婚約破棄するはずが、一夜を共にしたら御曹司の求愛が始まりました
 お似合いだ、と思ったのだ。紅は宗介といるときより、リラックスして自然な笑顔を見せているように思えた。

 紅の同僚はしっかりした、堅実そうな男だった。それでいて、どこか少年のような無邪気さも残していて、つまらない男という印象は与えない。世の女性が結婚相手に望む、理想像のような男だと宗介は思った。
 紅が望んでいた、普通の恋愛や結婚の相手には彼のような男がふさわしいのかも知れない。
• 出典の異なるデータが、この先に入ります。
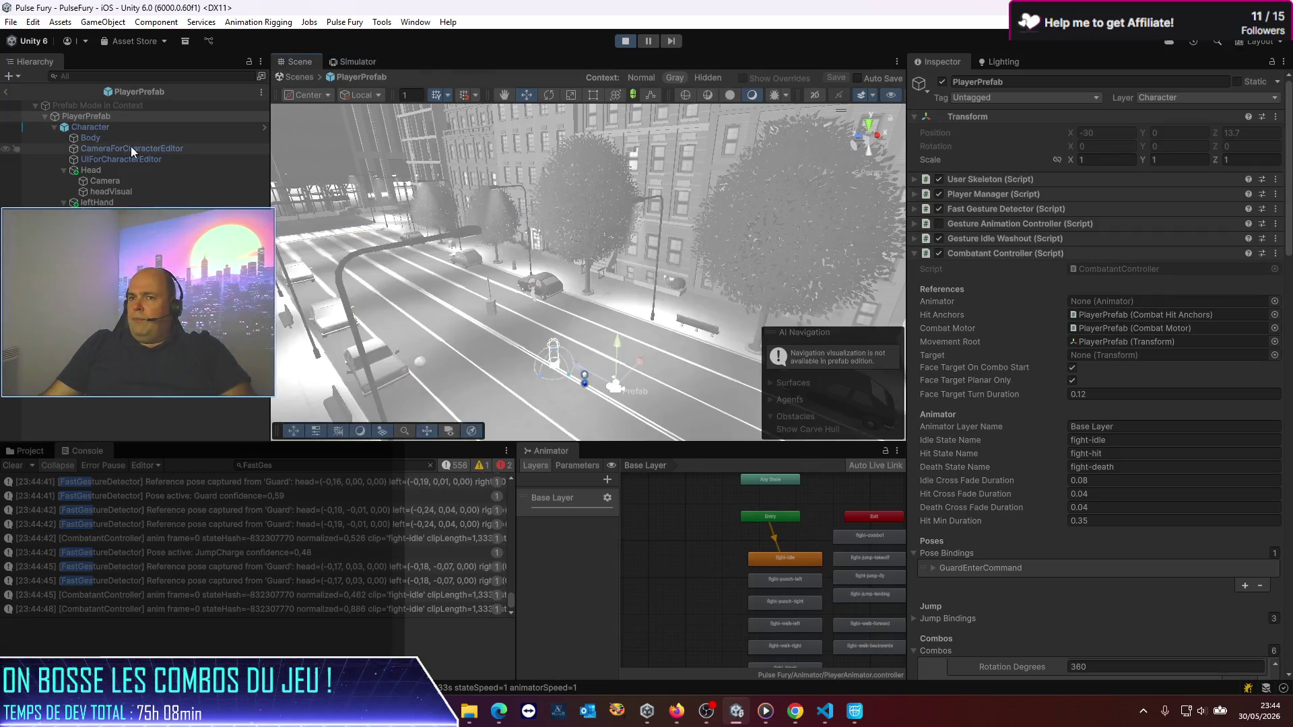
pyautogui.click(90, 131)
pyautogui.doubleClick(91, 131)
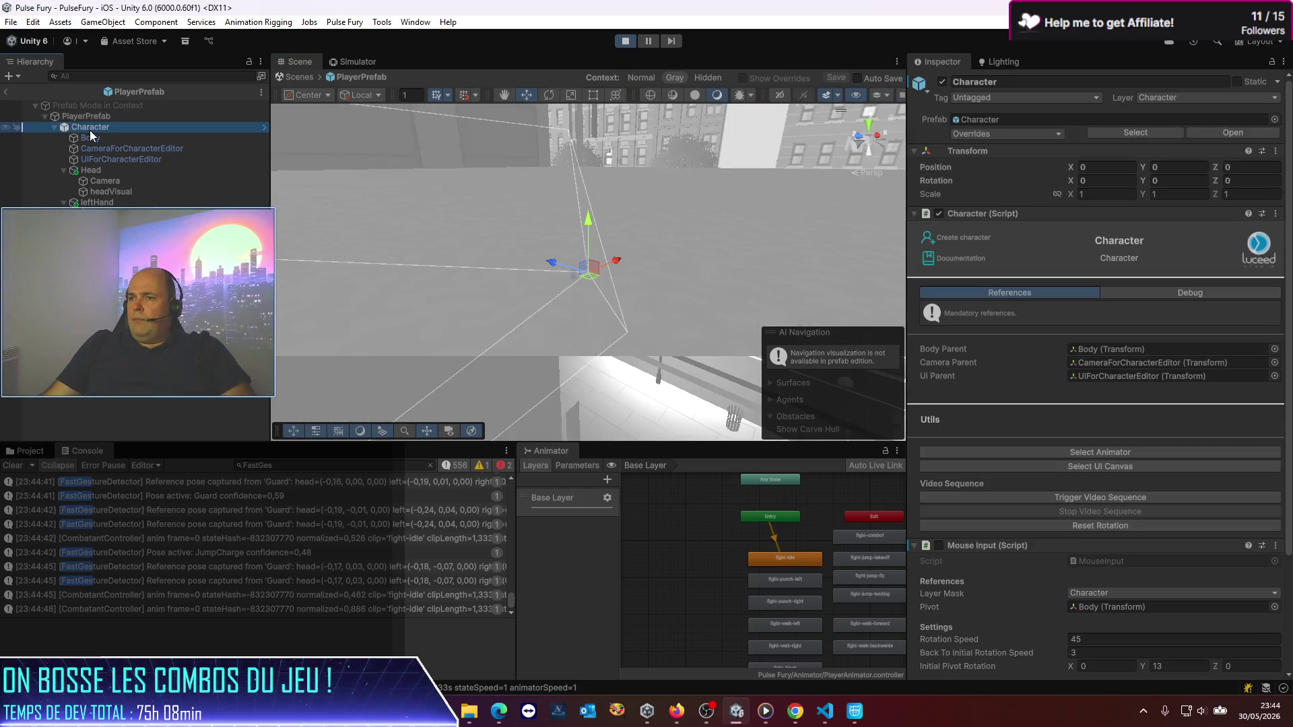
pyautogui.moveTo(691, 308)
pyautogui.mouseDown()
pyautogui.moveTo(600, 361)
pyautogui.moveTo(656, 384)
pyautogui.moveTo(650, 354)
pyautogui.mouseUp()
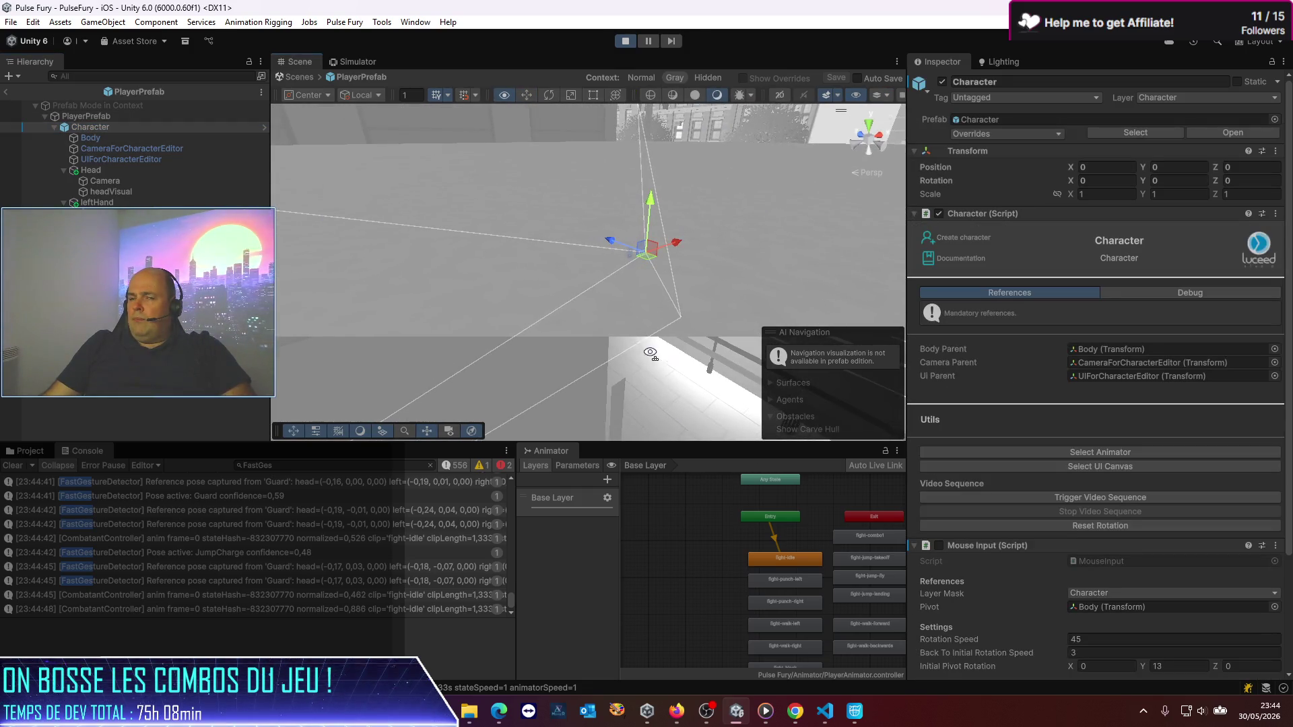
pyautogui.click(4, 93)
 今はそんな目では見てはいないだろう。けれど、そのうちに紅は気づくかも知れない。身近に、自分の理想をかなえてくれるであろう男がいることに。
 そう思うと、感情が激しく揺れて、宗介は平静を保ち続ける自信がなくなった。今は少しでも早くこの場を離れたかった。つまらない嫉妬をしていることなど、紅にも、この男にも悟られたくはなかった。

 適当な挨拶だけで、早々にふたりから逃げ出した。紅が追いかけてきていることなど気がついてもいなかった。

 莉子はすぐに見つかった。例のごとく、また小さな騒動を起こしていたからだ。